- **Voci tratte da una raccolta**
◆ ◆ ◆ ◆
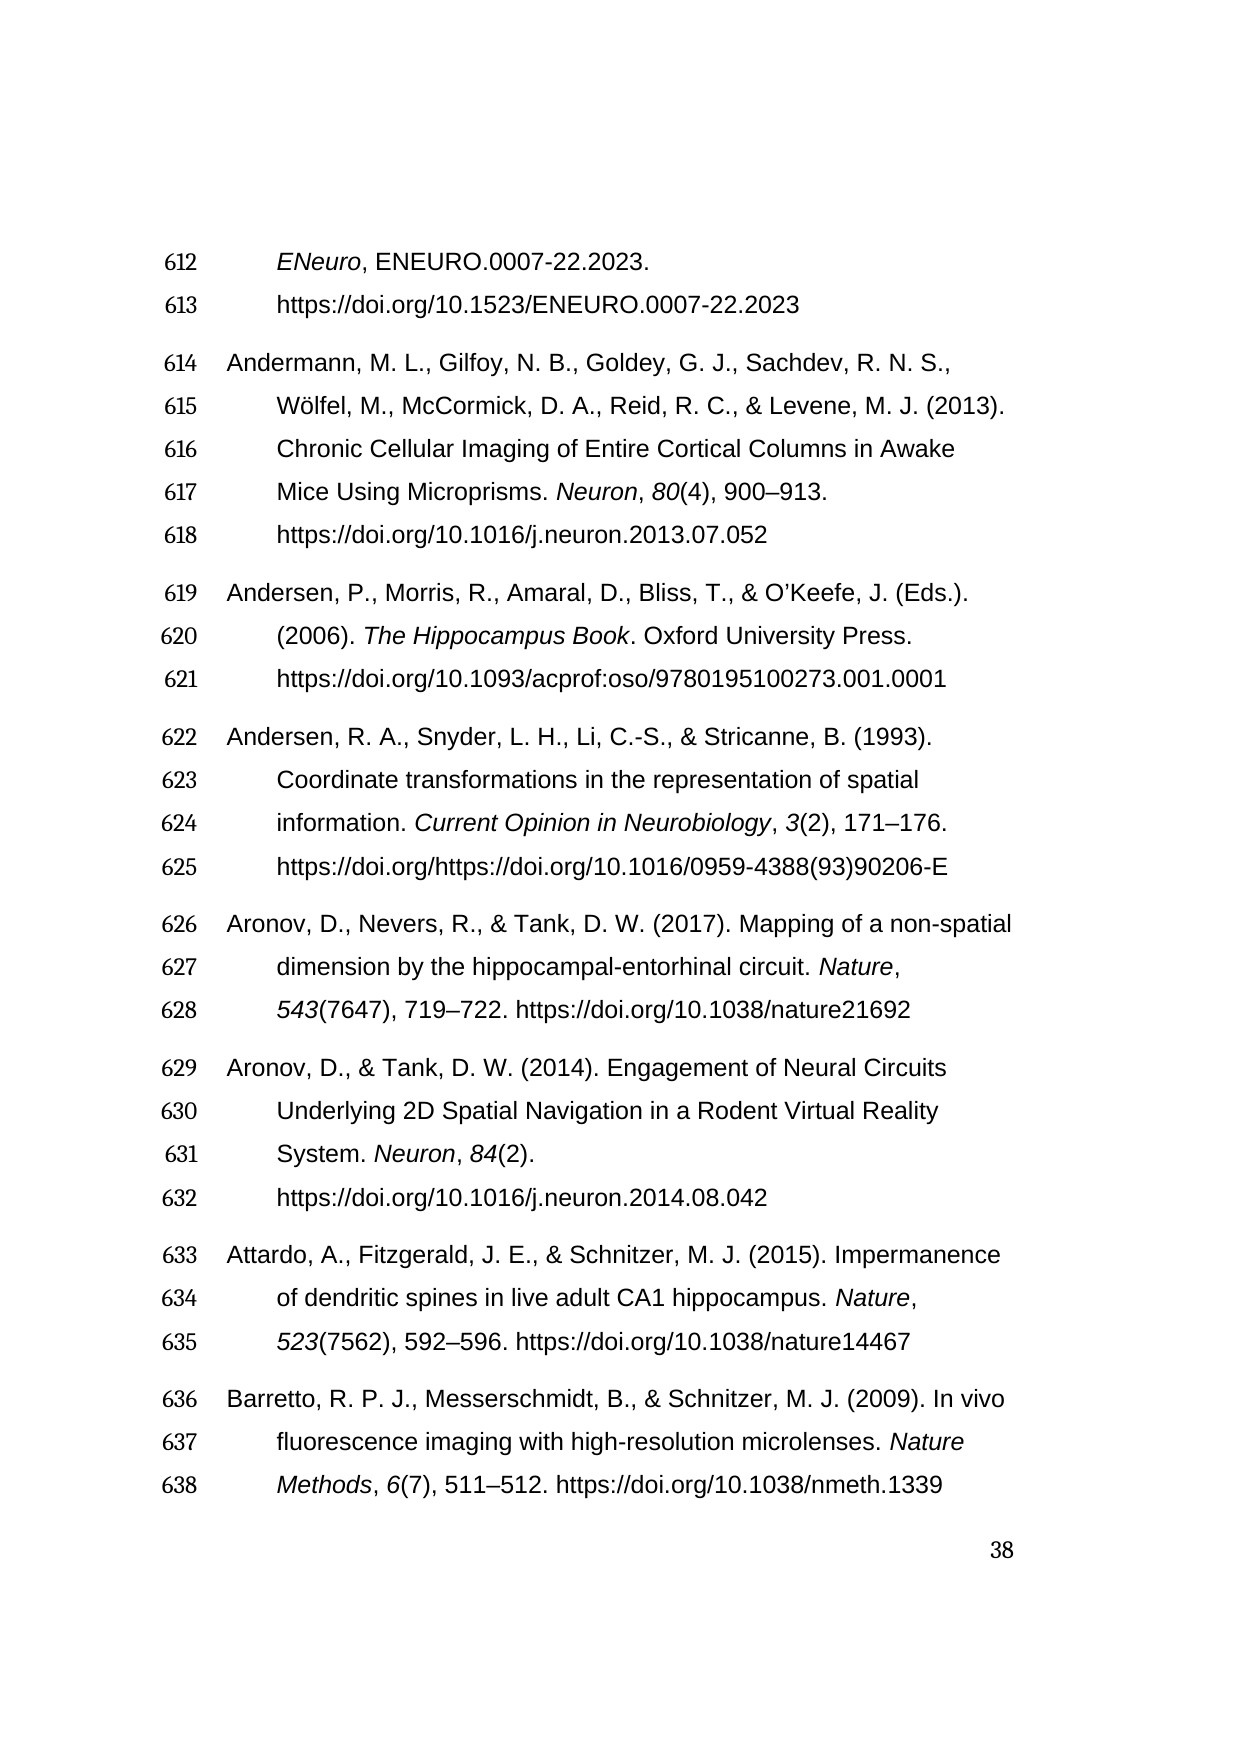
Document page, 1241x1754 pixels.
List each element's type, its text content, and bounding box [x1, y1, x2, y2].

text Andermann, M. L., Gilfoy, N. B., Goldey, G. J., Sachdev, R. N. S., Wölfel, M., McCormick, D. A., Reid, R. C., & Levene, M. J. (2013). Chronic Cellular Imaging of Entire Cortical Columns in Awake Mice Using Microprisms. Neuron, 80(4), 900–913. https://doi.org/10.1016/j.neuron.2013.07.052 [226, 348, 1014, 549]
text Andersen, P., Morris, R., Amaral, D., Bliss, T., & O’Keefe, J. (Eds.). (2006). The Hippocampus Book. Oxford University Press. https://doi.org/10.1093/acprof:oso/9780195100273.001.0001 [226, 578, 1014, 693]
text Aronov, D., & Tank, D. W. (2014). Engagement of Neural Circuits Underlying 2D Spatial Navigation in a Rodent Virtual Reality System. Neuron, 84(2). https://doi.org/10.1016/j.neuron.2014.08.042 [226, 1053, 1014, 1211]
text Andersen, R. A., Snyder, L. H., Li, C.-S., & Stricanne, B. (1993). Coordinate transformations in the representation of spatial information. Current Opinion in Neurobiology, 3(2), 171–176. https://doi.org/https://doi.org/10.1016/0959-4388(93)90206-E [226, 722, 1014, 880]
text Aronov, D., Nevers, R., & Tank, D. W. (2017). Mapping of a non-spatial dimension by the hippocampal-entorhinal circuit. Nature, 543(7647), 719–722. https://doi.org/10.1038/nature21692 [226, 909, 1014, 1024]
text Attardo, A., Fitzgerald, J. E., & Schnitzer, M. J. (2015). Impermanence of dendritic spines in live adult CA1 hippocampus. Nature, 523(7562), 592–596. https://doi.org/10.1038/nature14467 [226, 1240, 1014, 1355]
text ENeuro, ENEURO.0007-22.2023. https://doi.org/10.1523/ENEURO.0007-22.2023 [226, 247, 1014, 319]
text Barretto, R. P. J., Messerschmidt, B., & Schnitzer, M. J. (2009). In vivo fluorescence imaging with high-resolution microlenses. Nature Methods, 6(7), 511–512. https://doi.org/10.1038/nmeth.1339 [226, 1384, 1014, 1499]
◆ ◆ ◆ ◆
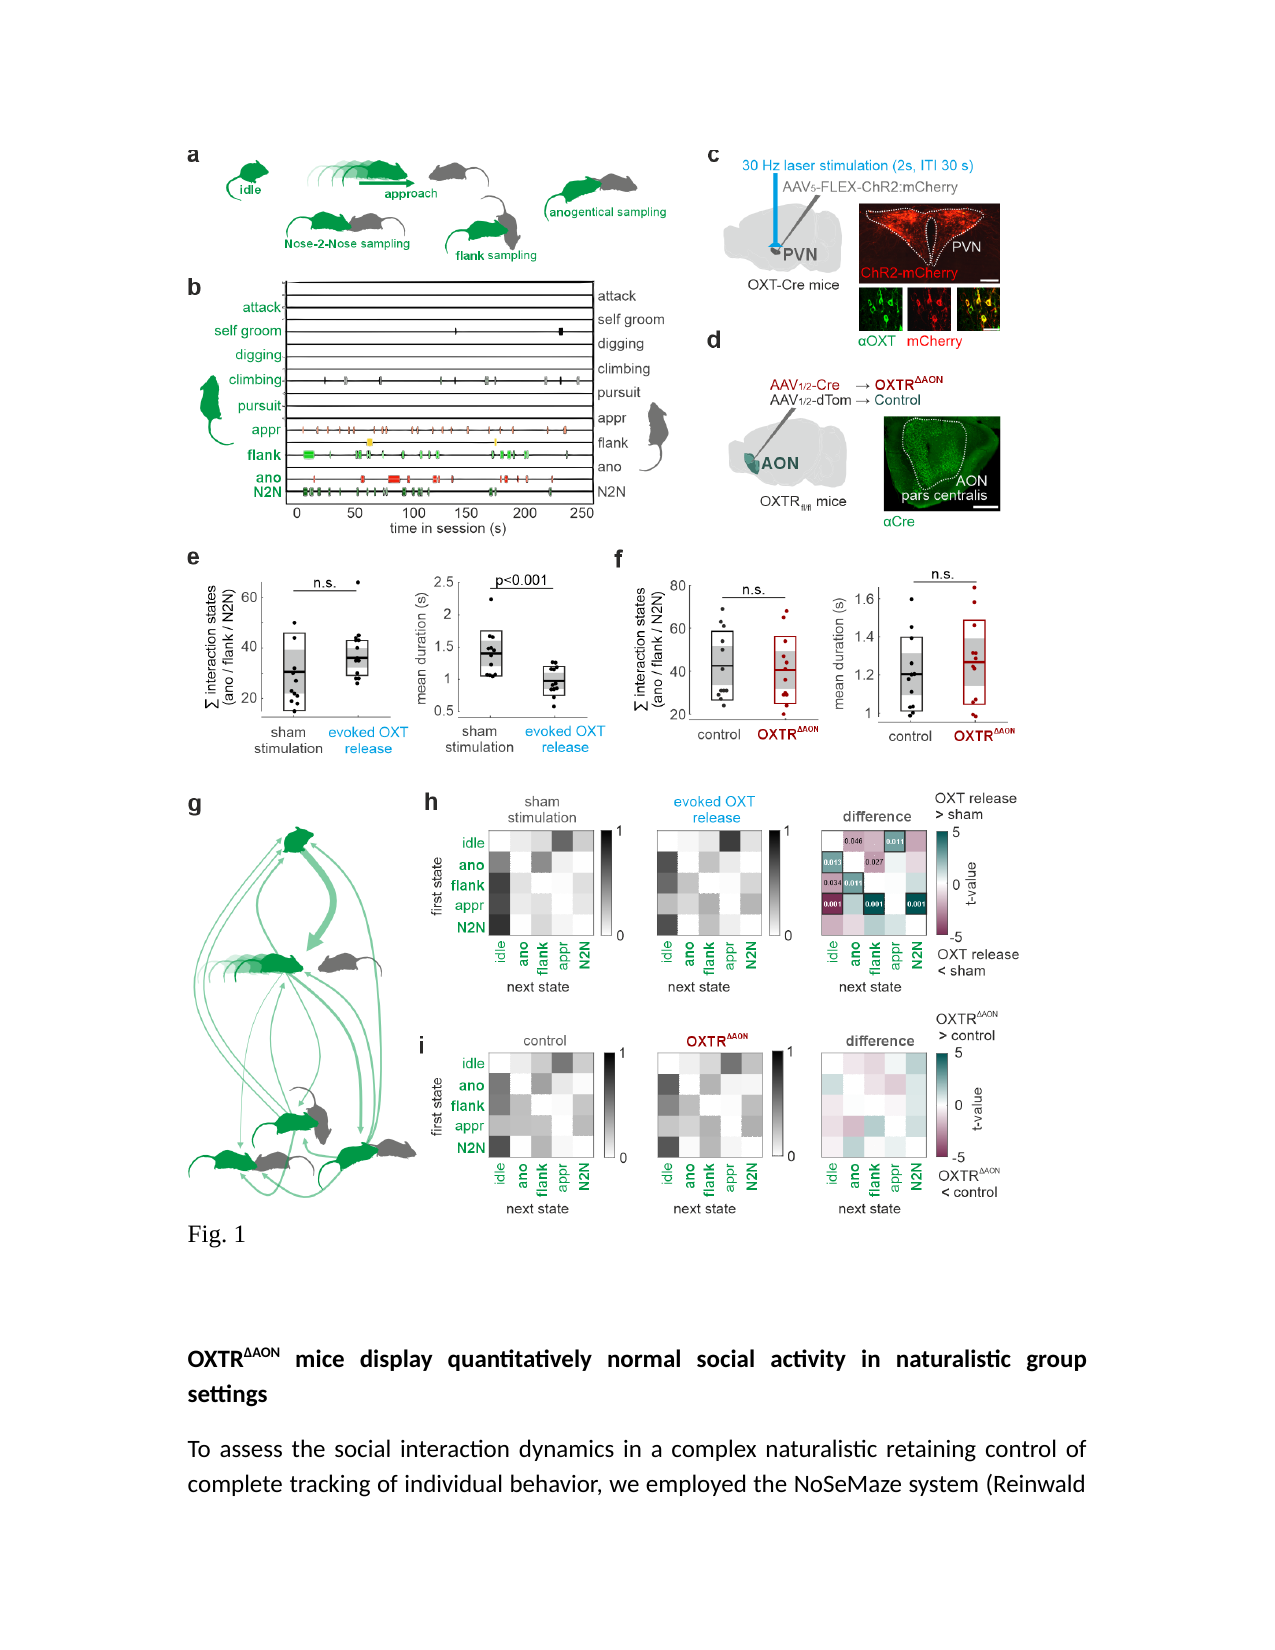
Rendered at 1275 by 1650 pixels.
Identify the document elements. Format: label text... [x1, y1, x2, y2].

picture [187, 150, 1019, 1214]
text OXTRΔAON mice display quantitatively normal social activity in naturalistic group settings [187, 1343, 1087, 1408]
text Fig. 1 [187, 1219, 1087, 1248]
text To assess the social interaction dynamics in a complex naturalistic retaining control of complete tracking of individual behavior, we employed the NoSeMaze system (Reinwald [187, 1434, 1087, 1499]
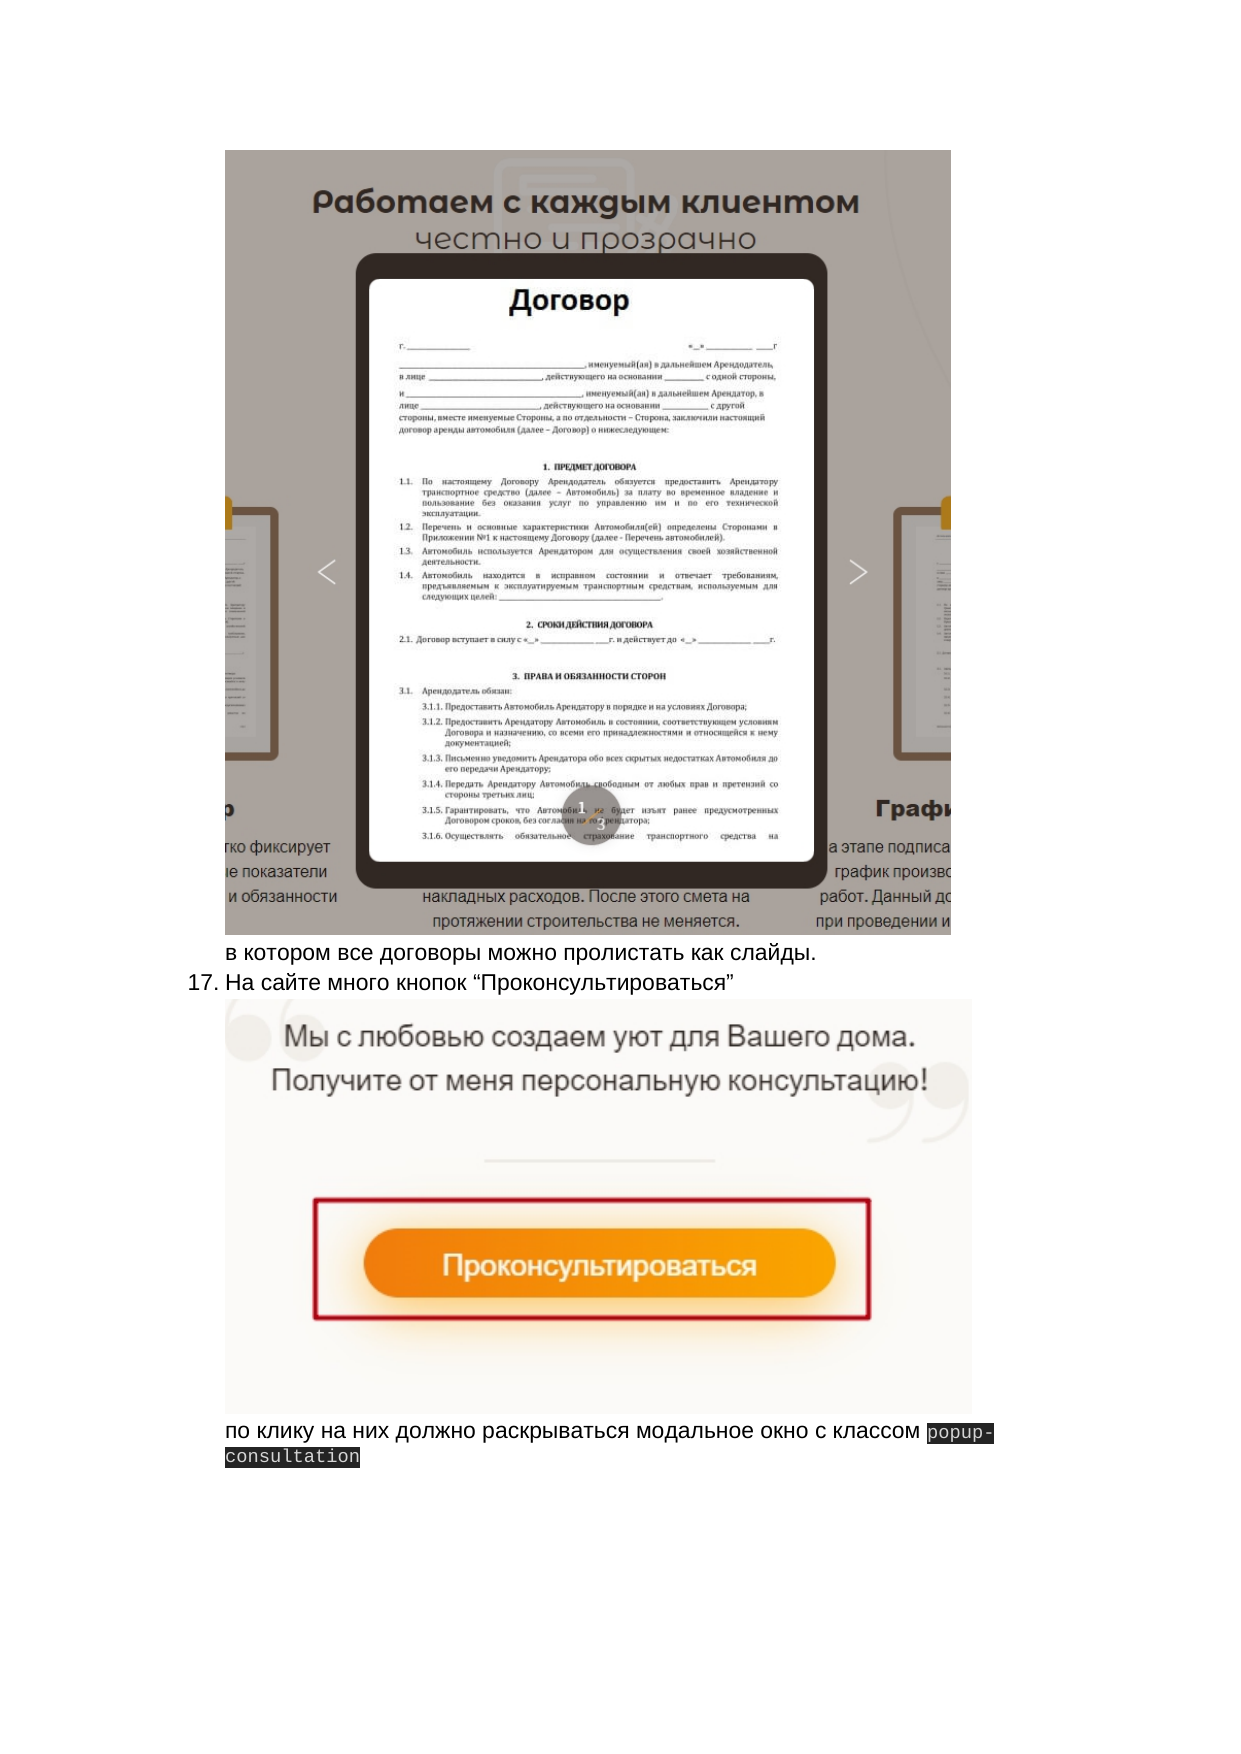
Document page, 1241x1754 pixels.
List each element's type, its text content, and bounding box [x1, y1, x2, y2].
◆ ◆ ◆ ◆
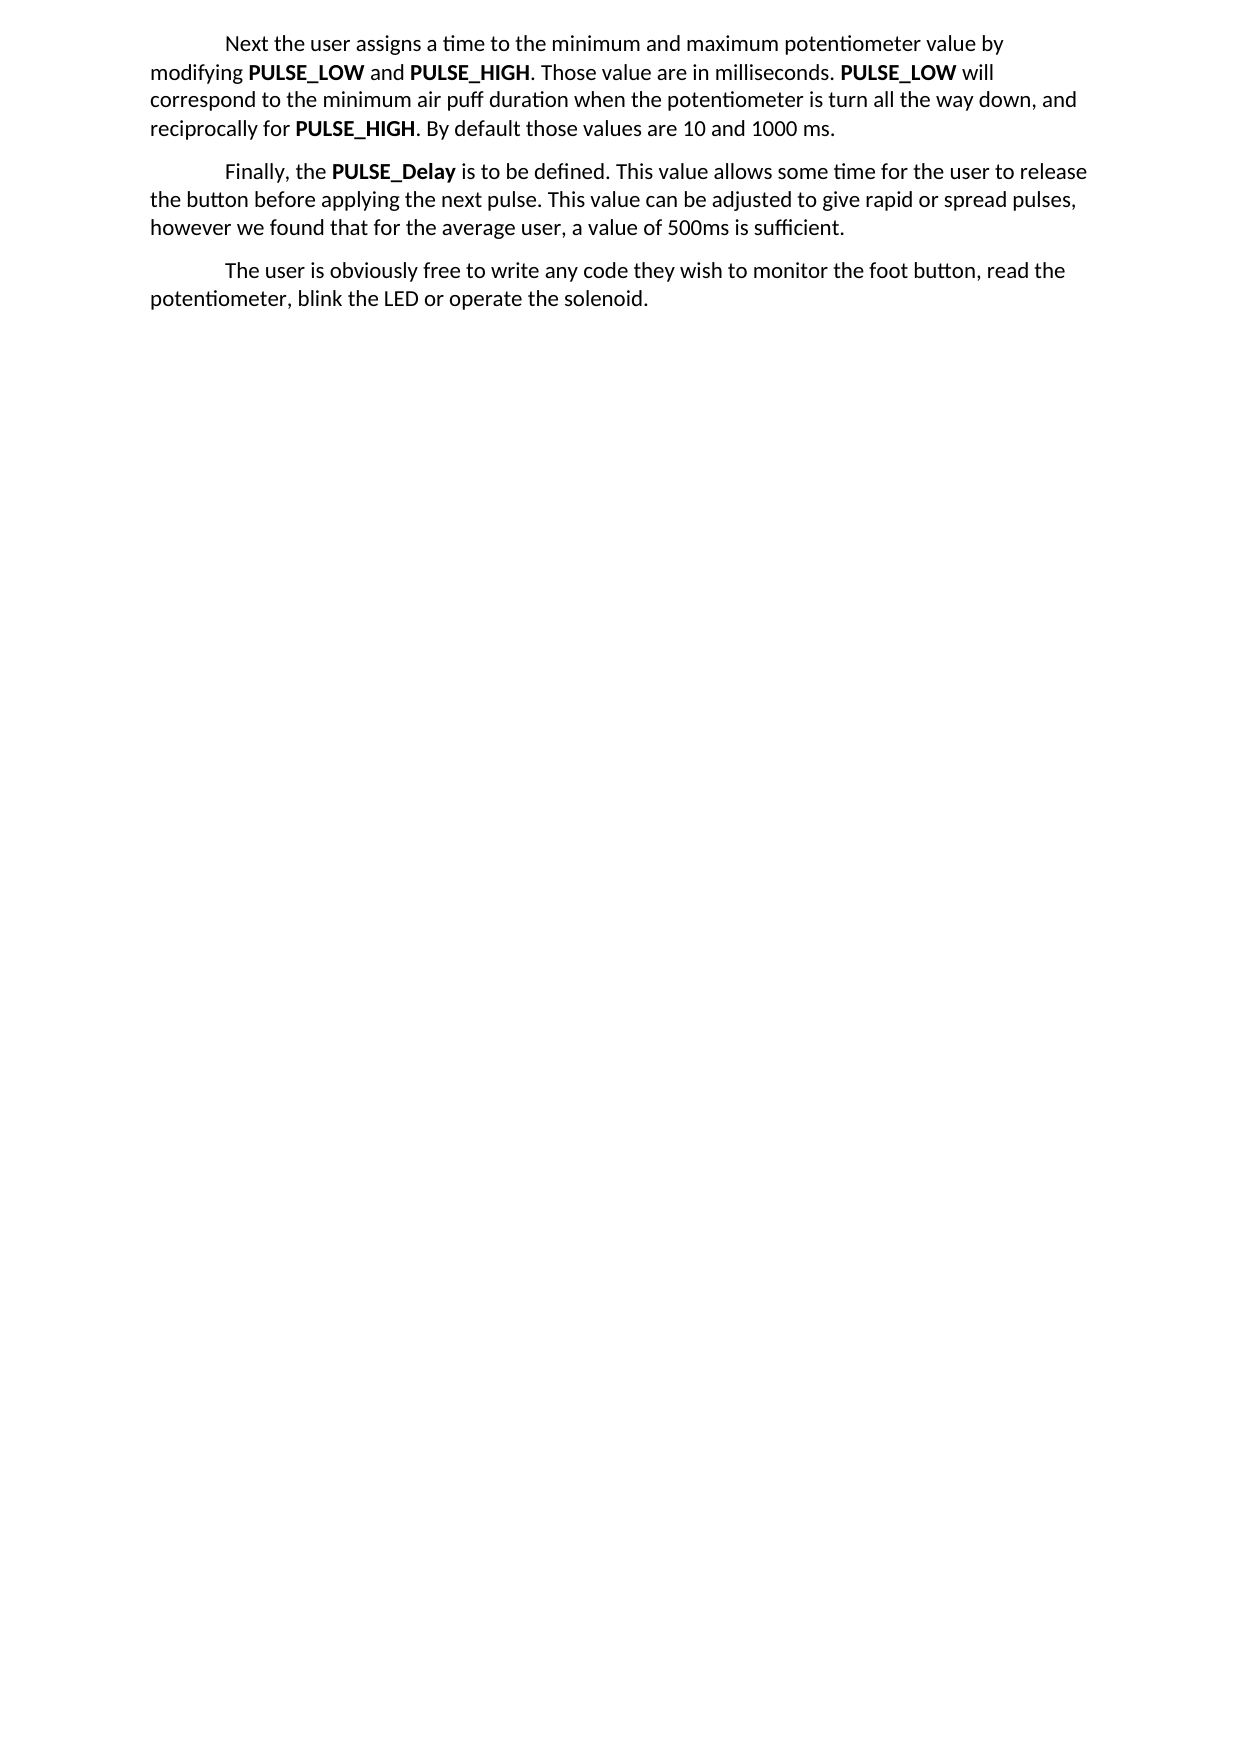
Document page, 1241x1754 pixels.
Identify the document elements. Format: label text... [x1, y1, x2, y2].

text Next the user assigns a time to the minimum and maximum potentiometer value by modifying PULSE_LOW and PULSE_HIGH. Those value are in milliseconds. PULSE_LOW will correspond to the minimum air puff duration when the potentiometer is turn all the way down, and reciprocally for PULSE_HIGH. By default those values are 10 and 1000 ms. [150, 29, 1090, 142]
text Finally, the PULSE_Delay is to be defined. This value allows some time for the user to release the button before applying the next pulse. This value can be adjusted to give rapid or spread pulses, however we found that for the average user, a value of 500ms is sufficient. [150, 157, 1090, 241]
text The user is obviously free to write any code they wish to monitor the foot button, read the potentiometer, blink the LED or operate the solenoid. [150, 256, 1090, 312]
◆ ◆ ◆ ◆
- **CONSEGNA**
Inserisci in un CSV a due colonne, "testo" e "risposta", le voci a partire dalla riga che contiene "Rendered at 1275 by 1650 pixels." e fino a quella che contiene "text To assess", entrambe comprese. Fai una riga per voce, con ogni valore in un unico campo tra virgolette e gli a capo sostituiti da spazi.

- **RISULTATO**
testo,risposta
"Rendered at 1275 by 1650 pixels. Identify the document elements. Format: label text... [x1, y1, x2, y2].","picture [187, 150, 1019, 1214] text OXTRΔAON mice display quantitatively normal social activity in naturalistic group settings [187, 1343, 1087, 1408] text Fig. 1 [187, 1219, 1087, 1248] text To assess the social interaction dynamics in a complex naturalistic retaining control of complete tracking of individual behavior, we employed the NoSeMaze system (Reinwald [187, 1434, 1087, 1499]"